Tras Clemente VI fue elegido Inocencio VI (1352-1362), hombre sencillo y pacífico, bastante contrario a su predecesor. Expulsó de nuevo a los clérigos, que habían invadido Aviñón. Prohibió además que los clérigos poseyeran más de un beneficio. Por medio del cardenal español Gil de Albornoz devolvió la paz a los Estados de la Iglesia, que se hallaba en una difícil situación por las revueltas de Cola di Rienzo. Durante este pontificado, Carlos IV fue coronado en Roma por un legado pontificio y, con ocasión de ello, publicó la célebre Bula de Oro, en las que fija las relaciones entre el Papado y el Imperio, haciendo depender la elección imperial de la mayoría de votos y no del Papa.

A Clemente VI le sucedió Urbano V (1362-1370), benedictino, que reformó la curia, dando sabias disposiciones contra la simonía. Regresó a Roma, pero no correspondió a los deseos de los romanos, que deseaban que se quedara allí. De nuevo regresó a Aviñón, donde murió a los pocos meses. Es considerado como beato.

 Siete papas, durante setenta años, residieron en Aviñón, todos ellos franceses y, con la excepción de Benedicto XII e Inocencio VI, los demás fueron propiamente "obispos de la corte de Francia" o como se ha dicho "simples capellanes del rey de Francia". Este tiempo fue un duro golpe tanto para la fuerza interna como para el prestigio externo del papado. La presión del monarca francés logró que los papas nombrasen para supremo senado de la Iglesia una mayoría de cardenales franceses, que se enseñorearon del papado; es lo que se ha llamado el afrancesa­miento de la Santa Sede. El ideal de la libertad de la Iglesia, que se había tardado siglos en obtener, acabó en la mayor dependencia. Ingleses, en guerra con Francia, italianos y alemanes protestaban por la pérdida de la universalidad del Papado. El Papado, con su sumisión y, a veces, servilismo al ambicioso rey francés, fue perdiendo su autoridad.
- - -
*Lo que se pide*. Por favor, prosigue el texto sobre los papas de Aviñón a partir de su última oración.

*Extracto de datos*.
- - -
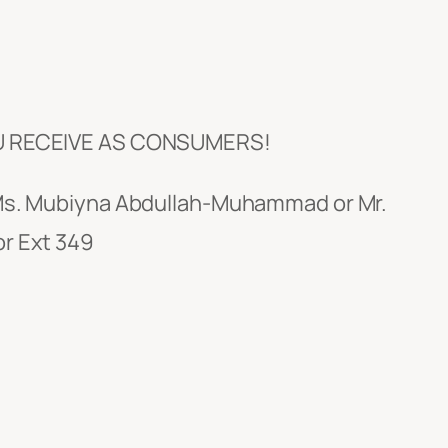
U RECEIVE AS CONSUMERS!
t Ms. Mubiyna Abdullah-Muhammad or Mr.
or Ext 349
- - -
*Espacio de respuesta*.
Historia de la Iglelsia Edad Media: Cisma de Occidente

 

        C) CISMA DE OCCIDENTE

El ardiente deseo de la cristiandad de que el Papa regresara a Roma se vio, finalmente, realizado con Gregorio XI que, movido por las oraciones de Santa Catalina de Siena y otros personajes ilustres y, sobre todo, por la necesidad de la Iglesia y de su Estado, en 1377 devolvió a Roma definitivamente la Sede Pontifi­cia. Pero Gregorio XI murió a los dieciocho meses de su regreso a Roma. Los cardenales presentes en Roma para la elección del nuevo Papa eran en su mayoría franceses. El temor de que eligieran a un Papa favorable al retorno a Aviñón hizo que los romanos se reunieran en torno al Vaticano, repitiendo durante el Cónclave: "Romano lo volemo, Romano lo volemo o almeno italiano, se non che tutti vi uccideremo". Y la prueba de que no eran meras palabras fue su irrupción violenta en el palacio del Cónclave. Los cardenales, aterrorizados, eligieron al italiano Urbano VI (1378-1389), de rigurosa moralidad personal, celoso de la reforma de la Iglesia, contrario al sistema aviñonés y gran impugnador de la simonía.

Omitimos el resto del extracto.